FX broker iFOREX rebranding as Vestle in Europe

iforex rebrand vestle

For the second day in a row, we have news of a fairly well known name in the Retail FX and CFDs sector rebranding.

After our report yesterday breaking the news that Abu Dhabi (and London and Hong Kong) based ADS Securities was rebranding to ADSS, now we have learned that CySEC licensed iFOREX.com – one of the longest-tenured brands in the business – is changing its name, brand and effective URL to Vestle, at website vestle.com.

However it looks like the rebrand is just for Europe.

CySEC licensed iCFD Ltd, which operates the broker brands, said in a message to clients that the changeover to Vestle from iFOREX will happen in several stages, beginning next week (although the vestle.com site is already live).

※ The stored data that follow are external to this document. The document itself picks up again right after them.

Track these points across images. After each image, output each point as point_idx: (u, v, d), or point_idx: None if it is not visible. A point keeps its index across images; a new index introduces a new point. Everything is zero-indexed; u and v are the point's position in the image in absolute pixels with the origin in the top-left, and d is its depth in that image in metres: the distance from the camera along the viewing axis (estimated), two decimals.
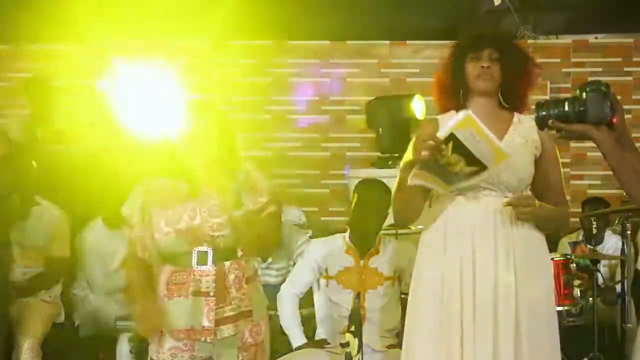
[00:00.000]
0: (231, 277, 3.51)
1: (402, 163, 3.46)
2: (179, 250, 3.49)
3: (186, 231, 3.47)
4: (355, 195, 4.73)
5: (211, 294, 3.47)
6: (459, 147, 3.20)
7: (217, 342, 3.50)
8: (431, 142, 3.19)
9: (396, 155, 6.71)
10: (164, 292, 3.53)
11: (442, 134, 3.20)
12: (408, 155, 3.43)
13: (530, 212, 3.37)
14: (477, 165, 3.26)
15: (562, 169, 3.62)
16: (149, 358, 3.60)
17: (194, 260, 3.49)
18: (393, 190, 3.56)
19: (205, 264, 3.48)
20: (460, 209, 3.44)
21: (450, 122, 3.21)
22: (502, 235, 3.39)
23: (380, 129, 7.25)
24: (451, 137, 3.19)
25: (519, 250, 3.40)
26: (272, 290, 5.02)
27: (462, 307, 3.38)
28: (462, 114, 3.19)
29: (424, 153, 3.21)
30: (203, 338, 3.48)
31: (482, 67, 3.45)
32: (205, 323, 3.46)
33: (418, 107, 6.91)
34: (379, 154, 7.18)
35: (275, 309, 4.84)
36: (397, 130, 7.15)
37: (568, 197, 3.71)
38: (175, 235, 3.47)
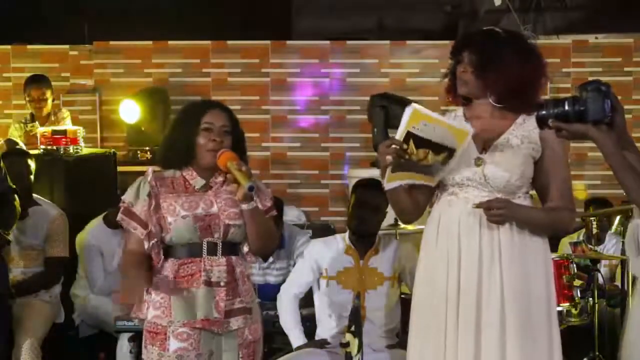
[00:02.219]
0: (238, 270, 3.53)
1: (379, 173, 3.44)
2: (189, 240, 3.49)
3: (203, 217, 3.48)
4: (353, 195, 4.73)
5: (222, 284, 3.48)
6: (421, 141, 3.25)
7: (219, 339, 3.50)
8: (393, 146, 3.26)
9: None
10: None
11: (399, 135, 3.25)
12: (380, 167, 3.40)
13: (500, 214, 3.33)
14: (444, 151, 3.29)
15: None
16: None
17: (205, 250, 3.49)
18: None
19: (215, 255, 3.49)
20: (450, 208, 3.44)
21: (402, 122, 3.25)
22: (486, 235, 3.38)
23: (375, 129, 7.31)
24: (409, 134, 3.25)
25: (506, 249, 3.37)
26: (272, 290, 5.02)
27: (446, 304, 3.38)
28: (408, 110, 3.23)
29: (388, 157, 3.27)
30: (215, 329, 3.47)
31: (460, 71, 3.42)
32: (215, 314, 3.46)
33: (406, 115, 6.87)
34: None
35: (276, 309, 4.83)
36: (391, 131, 7.19)
37: None
38: (192, 220, 3.46)
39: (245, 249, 3.57)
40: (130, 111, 7.61)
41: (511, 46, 3.40)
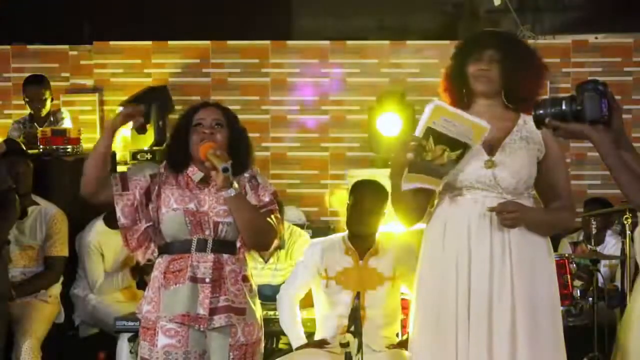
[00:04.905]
0: (228, 269, 3.54)
1: (390, 172, 3.44)
2: (180, 235, 3.54)
3: (193, 213, 3.53)
4: (351, 196, 4.72)
5: (207, 280, 3.49)
6: (439, 138, 3.25)
7: (210, 338, 3.52)
8: (412, 142, 3.24)
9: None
10: (160, 282, 3.55)
11: (418, 131, 3.24)
12: (394, 164, 3.40)
13: (514, 218, 3.34)
14: (460, 147, 3.29)
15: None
16: (138, 358, 3.59)
17: (194, 247, 3.52)
18: (390, 196, 3.58)
19: (205, 251, 3.51)
20: (458, 209, 3.43)
21: (422, 118, 3.25)
22: (497, 236, 3.38)
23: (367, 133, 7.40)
24: (429, 131, 3.24)
25: (516, 251, 3.38)
26: (272, 291, 5.03)
27: (457, 306, 3.37)
28: (429, 106, 3.22)
29: (409, 155, 3.25)
30: (197, 326, 3.49)
31: (481, 69, 3.43)
32: (200, 311, 3.48)
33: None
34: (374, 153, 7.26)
35: (276, 309, 4.84)
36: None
37: None
38: (182, 214, 3.52)
39: (238, 244, 3.58)
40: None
41: (528, 49, 3.52)
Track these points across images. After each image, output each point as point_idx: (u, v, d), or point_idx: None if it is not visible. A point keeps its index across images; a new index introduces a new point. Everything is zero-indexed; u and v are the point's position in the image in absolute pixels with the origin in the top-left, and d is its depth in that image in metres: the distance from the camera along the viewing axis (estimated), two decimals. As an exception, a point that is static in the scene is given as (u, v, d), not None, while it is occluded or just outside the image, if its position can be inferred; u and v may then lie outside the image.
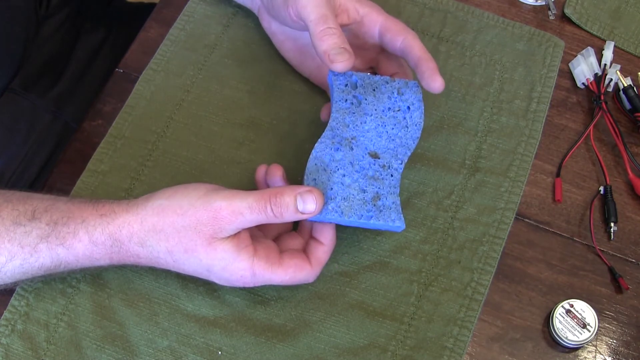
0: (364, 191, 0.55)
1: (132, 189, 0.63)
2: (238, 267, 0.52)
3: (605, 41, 0.71)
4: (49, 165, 0.78)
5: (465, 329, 0.58)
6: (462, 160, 0.65)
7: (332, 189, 0.55)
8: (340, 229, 0.61)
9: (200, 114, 0.67)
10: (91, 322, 0.58)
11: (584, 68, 0.69)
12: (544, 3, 0.74)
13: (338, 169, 0.56)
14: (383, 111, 0.58)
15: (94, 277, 0.59)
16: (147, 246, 0.53)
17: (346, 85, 0.59)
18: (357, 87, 0.59)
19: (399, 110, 0.58)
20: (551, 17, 0.73)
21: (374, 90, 0.59)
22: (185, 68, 0.69)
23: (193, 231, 0.51)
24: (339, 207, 0.54)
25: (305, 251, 0.56)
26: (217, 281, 0.54)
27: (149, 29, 0.72)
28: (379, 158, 0.57)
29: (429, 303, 0.59)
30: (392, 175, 0.56)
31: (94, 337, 0.57)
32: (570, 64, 0.71)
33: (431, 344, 0.57)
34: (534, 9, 0.74)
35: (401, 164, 0.57)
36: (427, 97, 0.67)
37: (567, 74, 0.70)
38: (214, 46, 0.70)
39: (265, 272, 0.53)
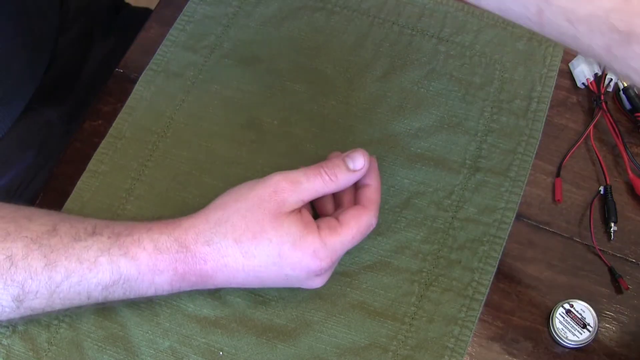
0: None
1: (132, 189, 0.63)
2: (307, 241, 0.53)
3: (604, 41, 0.71)
4: None
5: (466, 328, 0.58)
6: (462, 160, 0.65)
7: None
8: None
9: (200, 114, 0.67)
10: (92, 323, 0.58)
11: (584, 68, 0.69)
12: (543, 3, 0.74)
13: None
14: None
15: (95, 277, 0.59)
16: (214, 243, 0.52)
17: None
18: None
19: None
20: (551, 17, 0.73)
21: None
22: (186, 68, 0.69)
23: (257, 210, 0.52)
24: None
25: (357, 203, 0.57)
26: (291, 272, 0.53)
27: (149, 29, 0.72)
28: None
29: (430, 303, 0.59)
30: None
31: (95, 338, 0.57)
32: (570, 64, 0.71)
33: (432, 344, 0.57)
34: (534, 8, 0.74)
35: None
36: (427, 97, 0.68)
37: (567, 74, 0.70)
38: (214, 46, 0.70)
39: (332, 237, 0.53)
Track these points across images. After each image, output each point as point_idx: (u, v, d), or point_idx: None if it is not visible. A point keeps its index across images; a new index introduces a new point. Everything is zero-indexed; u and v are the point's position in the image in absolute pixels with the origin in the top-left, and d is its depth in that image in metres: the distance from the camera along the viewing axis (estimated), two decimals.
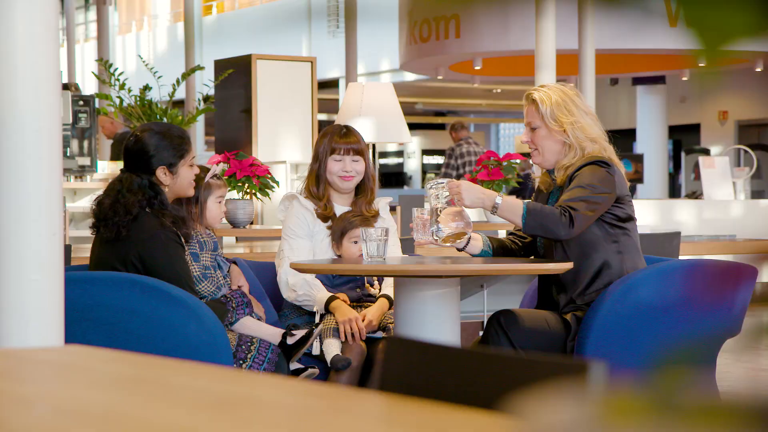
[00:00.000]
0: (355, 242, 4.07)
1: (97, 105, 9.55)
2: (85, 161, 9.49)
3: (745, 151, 14.43)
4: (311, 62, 9.73)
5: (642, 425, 0.50)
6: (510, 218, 3.60)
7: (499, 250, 3.90)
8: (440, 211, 3.67)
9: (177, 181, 3.80)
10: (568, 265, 3.57)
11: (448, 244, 3.75)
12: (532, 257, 3.93)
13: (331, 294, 4.02)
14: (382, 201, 4.33)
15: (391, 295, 4.10)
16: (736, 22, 0.47)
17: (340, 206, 4.21)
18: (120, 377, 1.38)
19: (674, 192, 18.14)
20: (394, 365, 1.28)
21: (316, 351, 3.97)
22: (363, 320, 3.98)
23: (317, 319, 4.06)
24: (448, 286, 3.64)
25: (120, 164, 9.44)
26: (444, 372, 1.24)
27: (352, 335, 3.91)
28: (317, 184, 4.17)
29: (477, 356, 1.23)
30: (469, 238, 3.78)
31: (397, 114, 6.20)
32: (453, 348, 1.25)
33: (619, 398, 0.52)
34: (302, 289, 4.04)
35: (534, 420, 0.53)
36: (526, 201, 3.60)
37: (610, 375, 1.11)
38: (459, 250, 3.85)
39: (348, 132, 4.20)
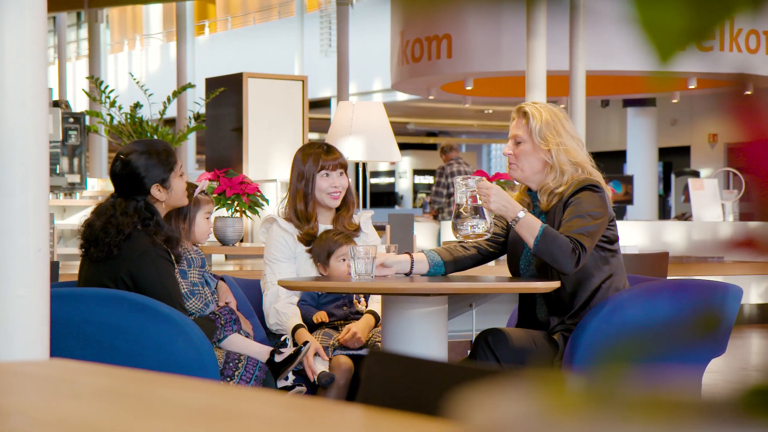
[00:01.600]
0: (343, 260, 4.07)
1: (87, 122, 9.56)
2: (75, 178, 9.49)
3: (734, 174, 14.48)
4: (302, 81, 9.75)
5: (584, 420, 0.50)
6: (525, 235, 3.60)
7: (451, 263, 3.90)
8: (464, 209, 3.69)
9: (172, 194, 3.81)
10: (555, 284, 3.58)
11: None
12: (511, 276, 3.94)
13: (298, 323, 4.02)
14: (364, 215, 4.34)
15: (377, 311, 4.11)
16: (684, 25, 0.48)
17: (322, 224, 4.22)
18: (102, 390, 1.38)
19: (664, 213, 18.18)
20: (375, 379, 1.29)
21: (289, 380, 3.96)
22: (349, 333, 3.99)
23: (290, 344, 4.05)
24: (435, 305, 3.64)
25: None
26: (424, 385, 1.24)
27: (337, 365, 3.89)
28: (305, 204, 4.17)
29: (457, 370, 1.23)
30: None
31: (387, 133, 6.21)
32: (433, 361, 1.26)
33: (560, 395, 0.53)
34: (273, 318, 4.07)
35: (476, 420, 0.53)
36: (544, 224, 3.60)
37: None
38: (406, 275, 3.86)
39: (330, 148, 4.24)
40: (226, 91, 9.12)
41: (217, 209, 5.67)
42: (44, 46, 2.81)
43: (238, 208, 5.85)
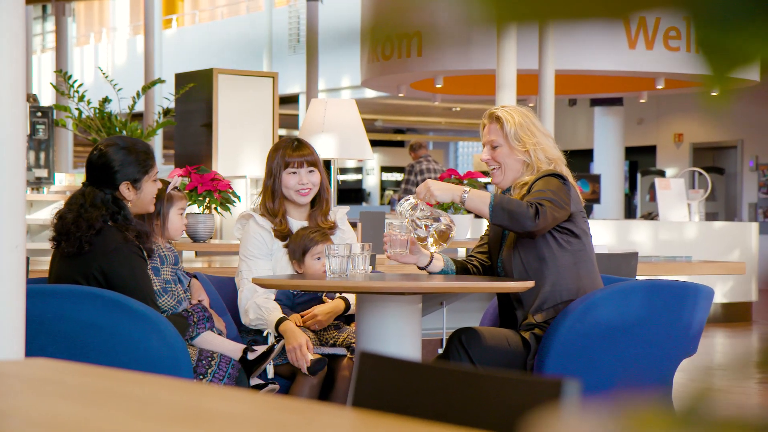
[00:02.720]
0: (318, 258, 4.07)
1: (54, 116, 9.48)
2: (42, 173, 9.42)
3: (700, 174, 14.59)
4: (273, 77, 9.73)
5: None
6: (478, 208, 3.60)
7: (461, 271, 3.93)
8: (423, 224, 3.69)
9: (140, 197, 3.79)
10: (530, 284, 3.59)
11: (434, 248, 3.75)
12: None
13: (281, 316, 3.99)
14: (340, 211, 4.30)
15: (350, 300, 4.11)
16: (749, 47, 0.48)
17: (297, 221, 4.20)
18: (93, 390, 1.38)
19: (630, 212, 18.29)
20: (368, 381, 1.29)
21: (270, 374, 3.95)
22: (309, 314, 4.01)
23: (271, 339, 4.04)
24: (410, 303, 3.65)
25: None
26: (418, 389, 1.25)
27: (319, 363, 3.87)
28: (273, 200, 4.15)
29: (450, 373, 1.24)
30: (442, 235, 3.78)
31: (359, 131, 6.21)
32: (427, 365, 1.26)
33: (641, 416, 0.53)
34: (254, 313, 4.03)
35: None
36: (494, 193, 3.63)
37: (579, 392, 1.13)
38: (420, 268, 3.87)
39: (300, 144, 4.19)
40: (196, 87, 9.08)
41: (188, 206, 5.65)
42: (22, 41, 2.79)
43: (209, 204, 5.83)
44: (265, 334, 4.05)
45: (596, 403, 0.56)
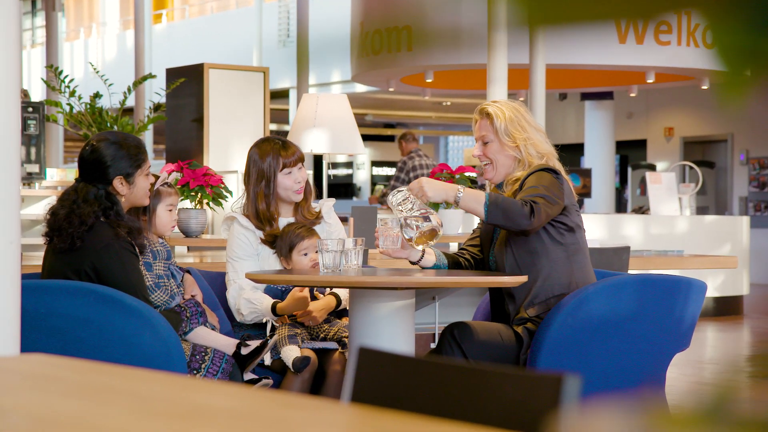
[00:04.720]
0: (305, 254, 4.08)
1: (45, 112, 9.46)
2: (34, 168, 9.39)
3: (691, 168, 14.61)
4: (264, 72, 9.71)
5: None
6: (472, 208, 3.60)
7: (453, 265, 3.94)
8: (412, 219, 3.69)
9: (133, 191, 3.79)
10: (523, 279, 3.60)
11: (420, 246, 3.76)
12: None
13: (273, 301, 4.02)
14: (326, 204, 4.31)
15: (341, 295, 4.13)
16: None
17: (284, 218, 4.21)
18: (91, 387, 1.38)
19: (620, 206, 18.32)
20: (367, 377, 1.30)
21: (267, 361, 3.97)
22: (300, 312, 4.05)
23: (268, 330, 4.07)
24: (403, 298, 3.66)
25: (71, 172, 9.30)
26: (417, 384, 1.26)
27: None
28: (268, 204, 4.13)
29: (449, 369, 1.24)
30: (434, 234, 3.79)
31: (351, 125, 6.22)
32: (426, 361, 1.27)
33: (669, 413, 0.53)
34: (246, 308, 4.05)
35: None
36: (488, 192, 3.63)
37: (580, 388, 1.13)
38: (412, 263, 3.88)
39: (287, 143, 4.18)
40: (187, 82, 9.06)
41: (181, 200, 5.65)
42: (16, 37, 2.79)
43: (201, 199, 5.83)
44: (265, 320, 4.07)
45: (614, 401, 0.57)
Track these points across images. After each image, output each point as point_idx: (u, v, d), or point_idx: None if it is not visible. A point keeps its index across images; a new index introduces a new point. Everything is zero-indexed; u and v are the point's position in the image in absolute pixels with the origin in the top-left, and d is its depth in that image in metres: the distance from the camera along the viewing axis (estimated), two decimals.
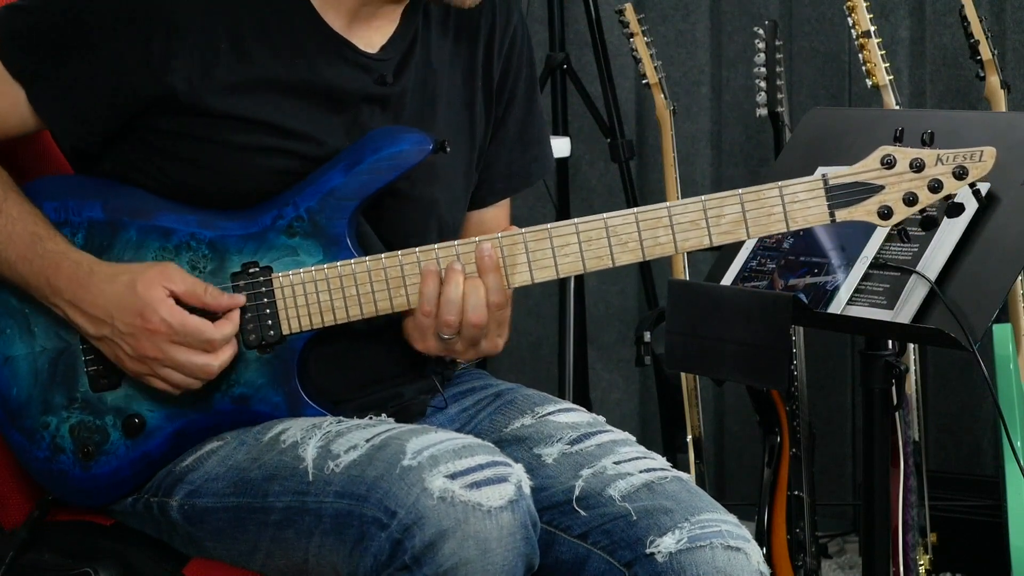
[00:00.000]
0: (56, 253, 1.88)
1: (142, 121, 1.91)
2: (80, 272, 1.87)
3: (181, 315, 1.84)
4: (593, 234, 1.87)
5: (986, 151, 1.83)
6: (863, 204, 1.85)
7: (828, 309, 2.12)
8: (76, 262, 1.88)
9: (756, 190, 1.85)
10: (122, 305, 1.85)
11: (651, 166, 4.04)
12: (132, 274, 1.86)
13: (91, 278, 1.87)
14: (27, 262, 1.88)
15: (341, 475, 1.76)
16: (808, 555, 3.19)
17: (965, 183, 1.84)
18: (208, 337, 1.85)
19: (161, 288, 1.85)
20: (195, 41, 1.87)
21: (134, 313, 1.84)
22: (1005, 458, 2.94)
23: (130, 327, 1.85)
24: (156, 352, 1.85)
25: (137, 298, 1.84)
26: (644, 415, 4.14)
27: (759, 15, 3.89)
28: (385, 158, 1.90)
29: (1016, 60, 3.63)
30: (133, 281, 1.85)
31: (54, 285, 1.87)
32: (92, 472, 1.93)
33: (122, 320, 1.85)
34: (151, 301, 1.84)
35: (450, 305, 1.86)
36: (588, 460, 1.91)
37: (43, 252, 1.88)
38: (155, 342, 1.84)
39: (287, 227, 1.90)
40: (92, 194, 1.94)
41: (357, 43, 1.94)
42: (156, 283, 1.85)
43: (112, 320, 1.85)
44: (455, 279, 1.85)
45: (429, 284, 1.86)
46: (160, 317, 1.84)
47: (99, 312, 1.86)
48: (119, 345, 1.86)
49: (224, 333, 1.86)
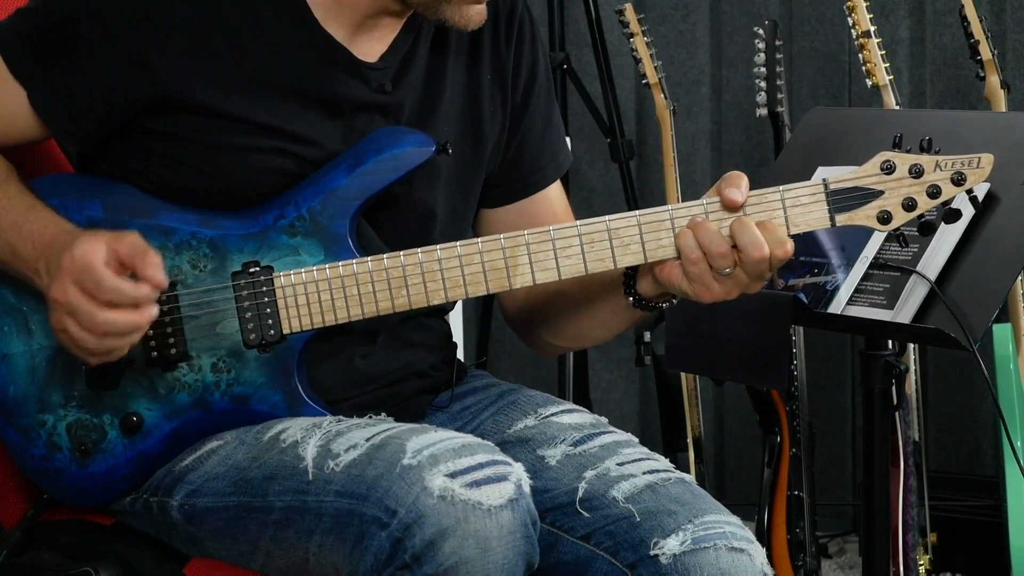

First up will be the Netherlands, Germany, Greece and English-speaking markets on July 1. As of July 15 Vestle will replace the iFOREX brand in Spain, Poland, Italy and France. The company will take down its iforex.eu website, which serves European-based clients, after the changeover is complete.

As noted above it looks like the rebrand will occur only in Europe, with Vestle serving clients in the EU with the exclusion of Hungary, the Czech Republic and the Slovak Republic. The iFOREX group also owns a separately licensed Hungarian entity eBrókerház Befektetési Szolgáltató Zrt., an investment firm authorized and supervised by the National Bank of Hungary.

Outside the EU, it looks like iFOREX will continue to operate the iforex.com website, run by the group’s offshore BVI entity Formula Investment House Ltd., which is licensed and supervised by the British Virgin Islands’ Financial Services Commission (FSC).

It seems as though the changes are meant to distant and make distinct the company’s EU and non-EU operations. Rules governing EU/EEA brokers are set to change next week, following new directives mandated by pan-European financial regulator ESMA. These will include a ban on Binary Options, a ban on deposit bonus payments to retail clients, and severe FX and CFD leverage limits ranging from 30x on FX major pairs down to just 2x on cryptocurrencies. European regulators are also becoming increasingly concerned about brokers which operate separate companies, but under the same brand, in regulated and offshore entities.